His research career began at Bell Laboratories in the 1950s, just after the transistor was invented; his work there retains significance today. Physicists continue to cite his 1961 paper — co-authored with 1972 Nobel Laureate and MIT alumnus J. Robert Schrieffer ’53 (physics) — about 25 times a year, and his scientific legacy continues at MIT. “The most important work of my own group is on the Kondo problem in semiconductor nanostructures, which is one connection of my work with his,” Kastner says.
In work that began in the 1960s at Bell Labs and continued into the 1990s, Wolff also developed the theory of how light interacts with unpaired electron spins in semiconductors, and he made important contributions to the behavior of plasmas in metals, especially at metal surfaces.
In a co-authored 1998 paper, Wolff showed that a metal film with holes in it could transmit light efficiently, even when the wavelength of the light is much larger than the size of the holes. “This was completely unexpected,” Kastner says.
Wolff showed that this could be explained theoretically using the interaction between the light and the plasma in the metal at the surface. The 1998 publication is still cited more than 200 times annually.
“As a scientist, he appreciated the importance of basic and of broadly applied research,” says Robert Birgeneau, former dean of the School of Science at MIT. “His research experiences in academe and in industry were great resources for students.”
A visionary leader for MIT physics
Wolff joined the MIT faculty in 1970, charged with teaching, conducting research and establishing condensed matter physics — then known as solid-state physics — as a new discipline within the department. Within three years, he had successfully applied his industry management experience to academic life.
He assembled a world-class research group, hiring Kastner in 1973; John Joannopoulos, now the Francis Wright Davis Professor of Physics and director of the Institute for Soldier Nanotechnologies, in 1974; and, in 1975, Birgeneau, who recently served as chancellor at the University of California at Berkeley.

#### [Chart comprehension data]
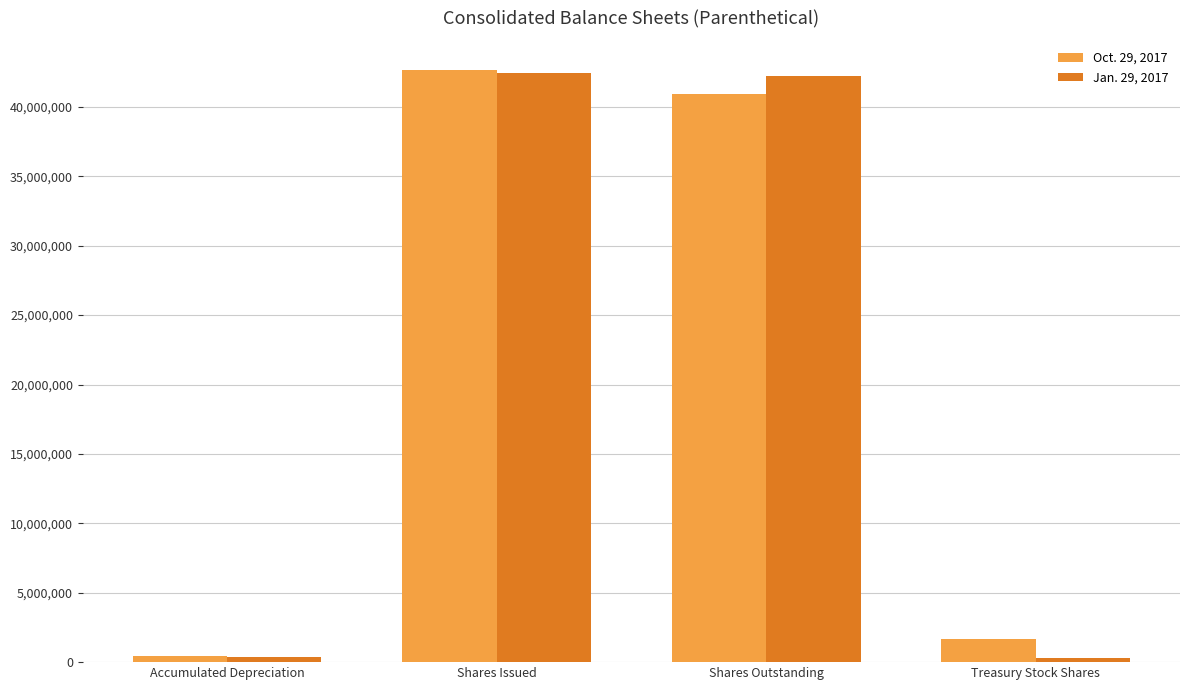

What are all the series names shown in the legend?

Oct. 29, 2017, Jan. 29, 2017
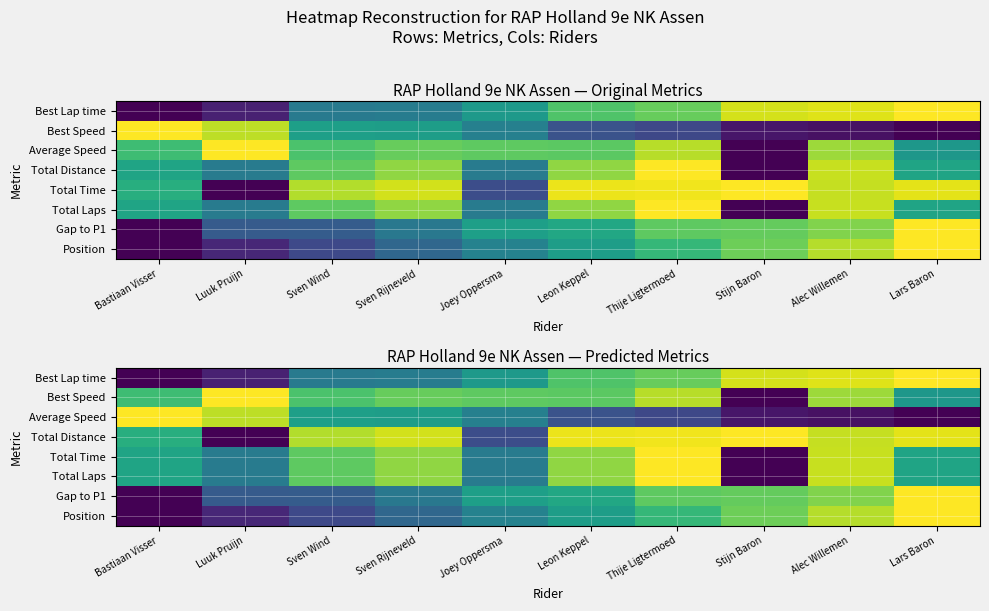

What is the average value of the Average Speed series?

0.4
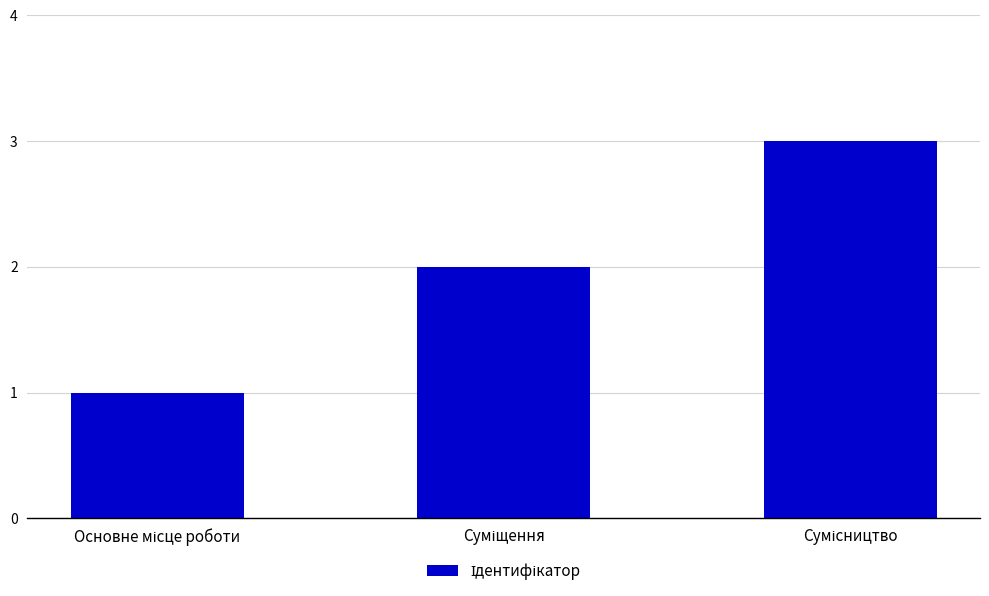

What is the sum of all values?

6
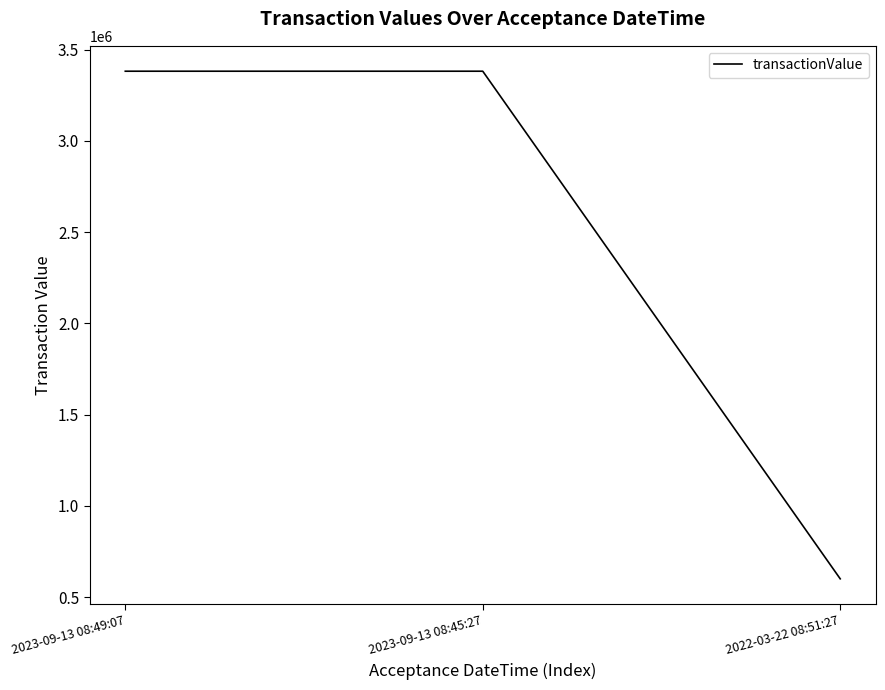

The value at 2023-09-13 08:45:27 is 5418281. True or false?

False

#### [Goal of the exercise]
Print everything in the passage about Wolff's physics career from "His research career" down to "at metal surfaces.".

#### [Exercise result]
His research career began at Bell Laboratories in the 1950s, just after the transistor was invented; his work there retains significance today. Physicists continue to cite his 1961 paper — co-authored with 1972 Nobel Laureate and MIT alumnus J. Robert Schrieffer ’53 (physics) — about 25 times a year, and his scientific legacy continues at MIT. “The most important work of my own group is on the Kondo problem in semiconductor nanostructures, which is one connection of my work with his,” Kastner says.
In work that began in the 1960s at Bell Labs and continued into the 1990s, Wolff also developed the theory of how light interacts with unpaired electron spins in semiconductors, and he made important contributions to the behavior of plasmas in metals, especially at metal surfaces.